Donc, fournir des données, fournir des API, fournir du code source de logiciels, opérer des services d’identité ou de paiement, c’est le cœur de ce qu’on appelle l’infrastructure publique numérique qui est essentielle dans l’action de la puissance publique du 21e siècle et qui devient même, d’ailleurs, un nouveau front de la géopolitique mondiale. On a des pays qui ont bâti des positions très fortes et qui en font un champ d’influence, de rayonnement et de construction de pouvoir à l’échelle mondiale sur la base de cette infrastructure publique numérique.
Après, la question qui est fondamentale, c’est de savoir si, effectivement, la fourniture de cette infrastructure est au service d’une émancipation démocratique ou, au contraire, d’un refermement et d’un contrôle plus totalitaire, quel est le projet politique derrière. On a un certain nombre de garde-fous qu’on peut placer, notamment pour de nouveau transposer une gouvernance démocratique dans cette infrastructure publique numérique, et c’est un débat qui doit être posé aujourd’hui.
Mick Levy : Laure, j’annonce tout de suite qu’il y a un peu un combat entre nous. On a tous plein de questions à poser. Bon, j’annonce, j’en ai deux d’affilée, j’ai deux questions.
Cyrille Chaudoit : Les questions, ce n’est pas open bar !
Mick Levy : Je réserve deux questions, n’allez pas me les piquer.
Les deux questions sont un peu projectives, Laure, du coup. Première question : quelle évolution vois-tu sur l’open data et son impact sur la société, à l’heure où on voit un tel envol de l’IA qu’on connaît depuis quelque temps ?
Laure Lucchesi : C’est la première question ? Je réponds à la première.
Pour l’open data, d’abord, il faut quand même garantir qu’il n’y a pas à nouveau de fermetures dramatiques, parce que ça pourrait arriver. Pour le coup, en regardant dans les classements internationaux, on voit qu’il y a un certain nombre de pays où ça se referme.
Mick Levy : C’est une notion qui est encore à risque, en fait.
Laure Lucchesi : Même quand on a une contrainte légale, vous savez bien qu’on la respecte plus ou moins bien, donc voilà. Il y a eu des visions politiques, un portage de ce sujet qui a été variable dans le temps, en France comme dans d’autres pays. Je formule le vœu que vraiment on ne revienne pas en arrière.
Mick Levy : Il faudrait mettre l’open data dans la constitution, en fait.

※ ※ ※

> [Tâches à réaliser]
[a] Traduisez en anglais cette phrase du texte étudié : « Je formule le vœu que vraiment on ne revienne pas en arrière. »
[b] Dans le texte étudié, que voit-on en regardant les classements internationaux sur l'open data ?
[c] Reprenez la discussion sur l'open data après sa dernière réplique et poursuivez-la.

> [Extrait de données]
※ ※ ※

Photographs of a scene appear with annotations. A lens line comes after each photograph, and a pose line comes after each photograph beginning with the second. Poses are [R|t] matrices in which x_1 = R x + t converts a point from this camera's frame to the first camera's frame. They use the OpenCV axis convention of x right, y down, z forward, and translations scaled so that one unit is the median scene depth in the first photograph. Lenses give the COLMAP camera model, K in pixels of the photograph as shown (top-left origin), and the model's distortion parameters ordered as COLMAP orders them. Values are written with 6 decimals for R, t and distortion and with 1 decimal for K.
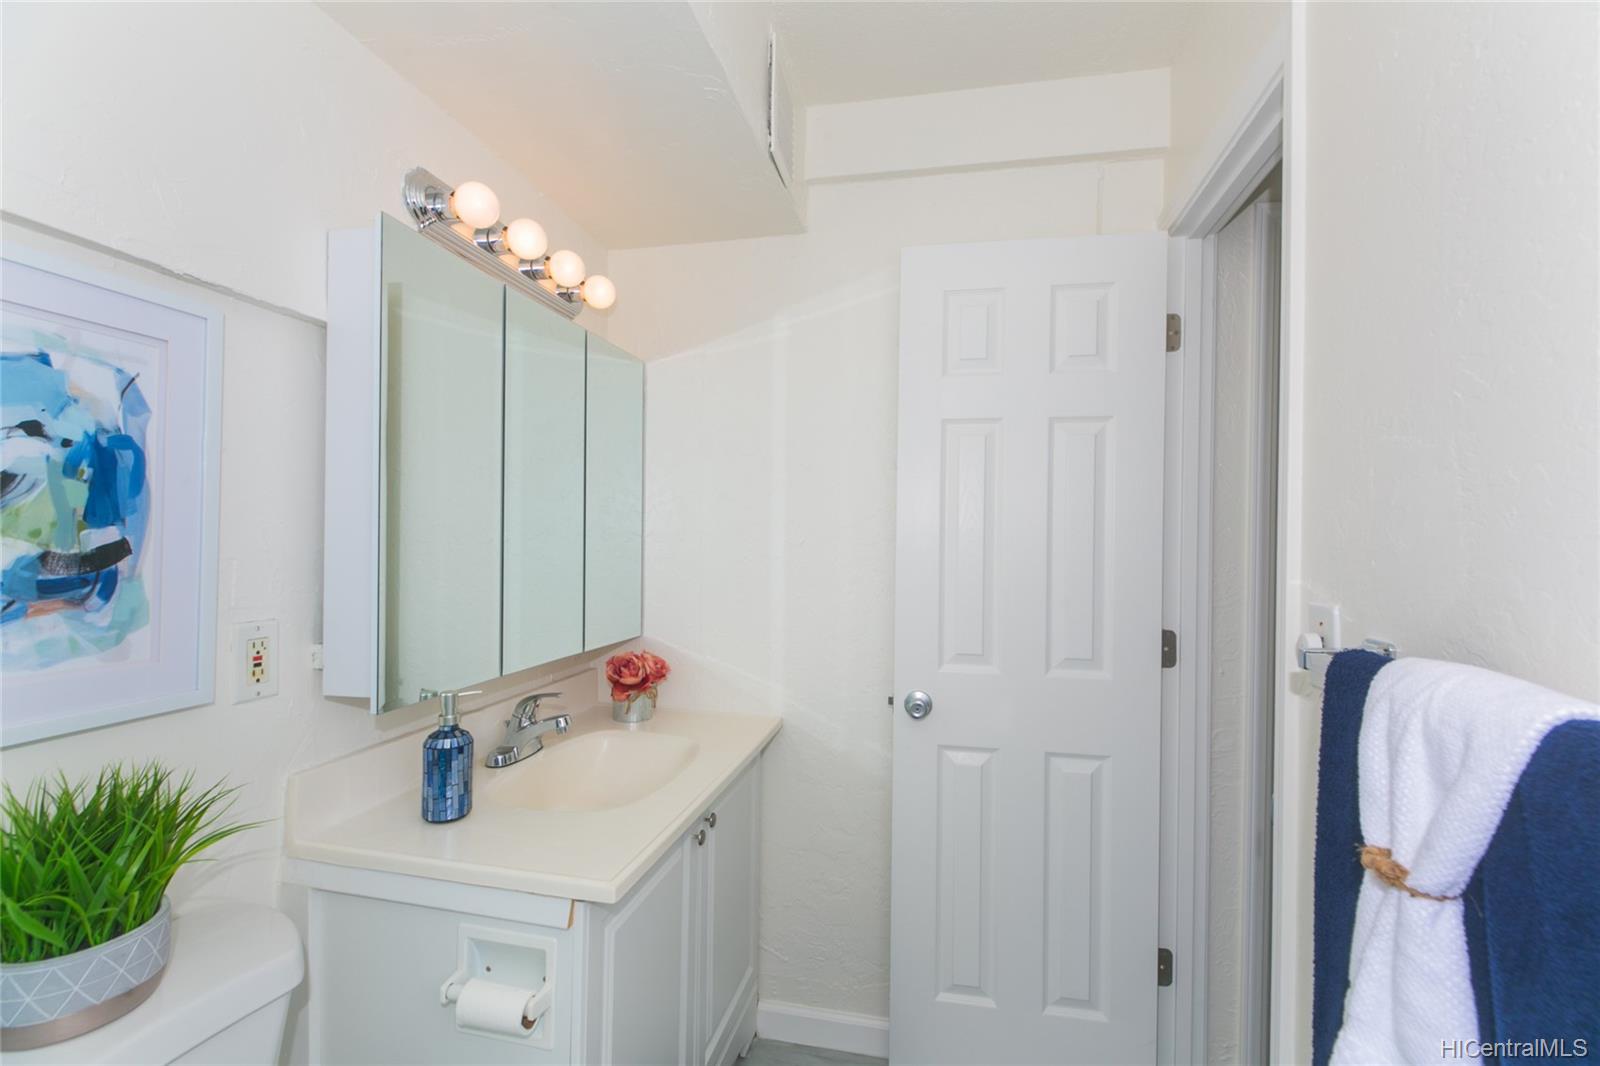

※ ※ ※

> [Réponses données]
[a] I truly hope that we don't go backward.

[b] On voit qu'il y a un certain nombre de pays où l'open data se referme.

[c]
Laure Lucchesi : Dans la constitution, je ne sais pas. En tout cas, je redis que des principes sont déjà posés dans une certain nombre d’endroits. On a quand même un cadre légal, français et européen, qui, aujourd’hui inclut cette notion. Il y a une directive à l’échelle européenne, pas très connue, qui s’appelle Public sector information directive [13], qui, justement, s’est inspirée de la loi pour une République numérique de 2016 [12] et qui impose cet open data à l’échelle européenne, dans une optique de « on va avoir un marché et une fluidité à l’échelle de l’Europe ». Elle met notamment des obligations sur certaines données qui sont considérées à forte valeur : les données environnementales, les statistiques publiques, évidemment, les données météo par exemple. Un certain nombre de données doit être rendu disponible à l’échelle européenne.
Cyrille Chaudoit : Finalement, là, tu nous donnes deux sujets :
premier sujet, il faut défendre l’open data parce que ce n’est peut-être pas gagné pour les années à venir ;
deuxième sujet, l’étendre et c’est en route, côté européen.
Tu avais une troisième idée là-dessus ?
Laure Lucchesi : L’autre sujet, c’est justement de continuer aussi avec la mise à disposition de certaines données par API, pas seulement en téléchargement mais avec un doublé pour que ça puisse être utilisé par des services numériques. Et puis continuer à ouvrir parce que, en fait, on a souvent dit que la donnée c’est le pétrole du 21e siècle.
Thibaut le Masne : C’est l’or noir.
Laure Lucchesi : Je combats cette idée, parce que, justement, le pétrole c’est une ressource finie ; ce qui est magique avec la donnée, c’est que plus il y a de services numériques, plus il y en a. D’où l’idée que ce sont aussi ceux qui vont savoir en tirer de la valeur, qui sortiront gagnants du jeu. Là où l’image est juste c’est qu’effectivement c’est un actif stratégique et que les organisations qui, encore une fois, sauront le valoriser en sortiront gagnantes. Juste un dernier mot.
Cyrille Chaudoit : En sortiront gagnantes et l’État aussi.
Laure Lucchesi : Exactement. Pour moi, l’avenir de l’open data c’est d’aller vers les communs numériques [14], donc des ressources numériques, partagées, gouvernées de façon justement communautaire.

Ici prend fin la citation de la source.